ときめも居るがこちらを警戒しているのか、会釈しかして来ない。

「買い物帰りですか?」

「うん、そうなの。君たちは?」

「これから探偵事務所へ。」

「何か依頼?」

「まぁ、そんなところですかね。世界単位の依頼です。それでは、また後で……『プテラノドン!』!?」

ガイアウィスパーが聞こえる。その音声の方を向くと、居たのは……

「Dr.真木!」

「かつて、T-REXというメモリがありましてね。探してみたら、このメモリがあったもので、少々実験をと。」

そう言う恐竜グリードの隣にはプテラノドンヤミーが居た。

恐竜グリードは真横に来たことを確認すると、プテラノドンヤミーに向けてプテラノドンメモリを投げる。

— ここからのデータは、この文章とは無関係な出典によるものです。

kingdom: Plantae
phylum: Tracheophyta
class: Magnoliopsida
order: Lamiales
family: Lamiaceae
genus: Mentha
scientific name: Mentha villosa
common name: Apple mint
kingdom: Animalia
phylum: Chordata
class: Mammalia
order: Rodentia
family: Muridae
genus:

すると、プテラノドンヤミーの全身にスパークが走り、全長5mほどのプテラノドンになる。

「へぇ、あれが擬似グリードか。」

「しょ、翔太郎さん!…いえ、アレはヤミードーパントって言う方がいいですね。アレは純度100%のセルメダルでできたヤミーですから。」

そこに翔太郎たちがいたことに驚いたが、すぐに冷静さを取り戻す。

「さぁ、行くぜ…相棒(フィリップ)!」

「あぁ、行こう。『サイクロン!』」

『ジョーカー!』

「「変身!」」

フィリップがドライバーに挿したサイクロンメモリが、翔太郎のドライバーに転送され、それを押し込む。ジョーカーメモリを挿しドライバーを左右に展開する。

『サイクロン!ジョーカー!』

フィリップは倒れそうになるところを、亜樹子に支えられる。

「俺たちも行かないと。」

「そうだね。……あ、セルメダルの残りが少ない。けど、やるしかない!」

「「変身!」」

『プテラ!トリケラ!ティラノ!プ・ト・ティラ〜ノ・ザウル〜ス!』

オーズ プトティラコンボとバース、更にダブル CJが戦線に立った。